Provide the number of lines below that include "malware", without any other words.

● ● ● ●

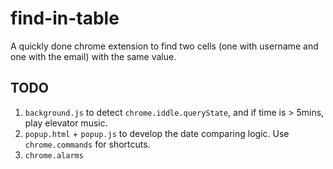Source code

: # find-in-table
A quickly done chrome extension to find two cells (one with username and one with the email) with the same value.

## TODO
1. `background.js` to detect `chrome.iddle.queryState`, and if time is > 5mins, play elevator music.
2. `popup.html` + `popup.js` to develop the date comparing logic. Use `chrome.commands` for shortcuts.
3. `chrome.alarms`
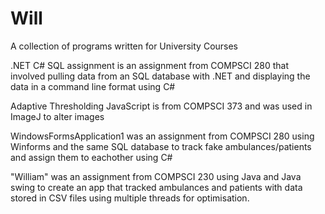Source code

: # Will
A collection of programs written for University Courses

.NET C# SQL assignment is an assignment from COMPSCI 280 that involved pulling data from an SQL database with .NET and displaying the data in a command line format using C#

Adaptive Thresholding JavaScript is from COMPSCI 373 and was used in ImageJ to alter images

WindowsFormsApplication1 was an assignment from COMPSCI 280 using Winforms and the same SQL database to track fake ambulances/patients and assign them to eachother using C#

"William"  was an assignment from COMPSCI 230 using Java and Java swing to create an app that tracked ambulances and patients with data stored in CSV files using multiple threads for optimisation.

● ● ● ●

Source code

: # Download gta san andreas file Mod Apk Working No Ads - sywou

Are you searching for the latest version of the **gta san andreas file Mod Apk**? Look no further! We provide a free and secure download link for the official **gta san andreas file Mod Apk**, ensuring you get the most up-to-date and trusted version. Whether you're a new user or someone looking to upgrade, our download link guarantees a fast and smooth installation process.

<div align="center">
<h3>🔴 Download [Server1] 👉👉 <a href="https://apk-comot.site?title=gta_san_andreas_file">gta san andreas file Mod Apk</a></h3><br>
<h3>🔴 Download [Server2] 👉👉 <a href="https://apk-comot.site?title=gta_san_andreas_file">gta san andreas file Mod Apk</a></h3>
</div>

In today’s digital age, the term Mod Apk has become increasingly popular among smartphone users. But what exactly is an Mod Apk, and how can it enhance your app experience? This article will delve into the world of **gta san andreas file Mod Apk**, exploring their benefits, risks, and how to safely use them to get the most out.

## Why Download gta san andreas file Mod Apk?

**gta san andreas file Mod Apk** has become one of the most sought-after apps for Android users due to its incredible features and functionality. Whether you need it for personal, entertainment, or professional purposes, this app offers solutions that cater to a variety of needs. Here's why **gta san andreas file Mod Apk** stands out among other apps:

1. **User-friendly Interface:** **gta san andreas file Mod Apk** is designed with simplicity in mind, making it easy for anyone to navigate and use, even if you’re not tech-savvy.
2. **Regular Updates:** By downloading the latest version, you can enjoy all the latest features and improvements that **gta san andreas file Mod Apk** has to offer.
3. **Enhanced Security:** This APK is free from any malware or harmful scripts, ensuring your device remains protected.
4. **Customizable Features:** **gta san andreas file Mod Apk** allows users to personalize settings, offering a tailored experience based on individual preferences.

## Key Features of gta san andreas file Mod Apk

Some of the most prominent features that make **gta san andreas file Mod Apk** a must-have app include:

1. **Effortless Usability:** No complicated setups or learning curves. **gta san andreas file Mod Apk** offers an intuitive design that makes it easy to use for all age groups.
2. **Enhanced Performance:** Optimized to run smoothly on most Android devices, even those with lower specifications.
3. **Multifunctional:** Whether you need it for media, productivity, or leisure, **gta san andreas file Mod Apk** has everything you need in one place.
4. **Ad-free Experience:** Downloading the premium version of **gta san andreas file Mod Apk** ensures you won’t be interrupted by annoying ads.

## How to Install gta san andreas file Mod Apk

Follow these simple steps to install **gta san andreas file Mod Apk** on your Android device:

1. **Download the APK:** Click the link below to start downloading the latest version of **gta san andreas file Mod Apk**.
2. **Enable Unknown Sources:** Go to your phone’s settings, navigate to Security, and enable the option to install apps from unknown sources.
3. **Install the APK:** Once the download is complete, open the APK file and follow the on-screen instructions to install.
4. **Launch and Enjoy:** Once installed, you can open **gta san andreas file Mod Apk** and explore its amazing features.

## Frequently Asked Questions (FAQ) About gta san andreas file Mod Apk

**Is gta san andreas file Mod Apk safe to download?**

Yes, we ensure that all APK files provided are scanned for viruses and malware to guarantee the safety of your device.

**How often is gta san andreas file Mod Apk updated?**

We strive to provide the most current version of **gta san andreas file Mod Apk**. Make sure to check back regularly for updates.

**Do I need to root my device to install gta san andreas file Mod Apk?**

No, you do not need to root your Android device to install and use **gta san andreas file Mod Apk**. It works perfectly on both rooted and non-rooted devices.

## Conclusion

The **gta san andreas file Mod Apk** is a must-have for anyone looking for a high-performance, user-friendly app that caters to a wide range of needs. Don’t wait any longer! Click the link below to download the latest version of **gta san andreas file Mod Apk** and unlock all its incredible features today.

● ● ● ●

◆ **YOUR SOLUTION**
2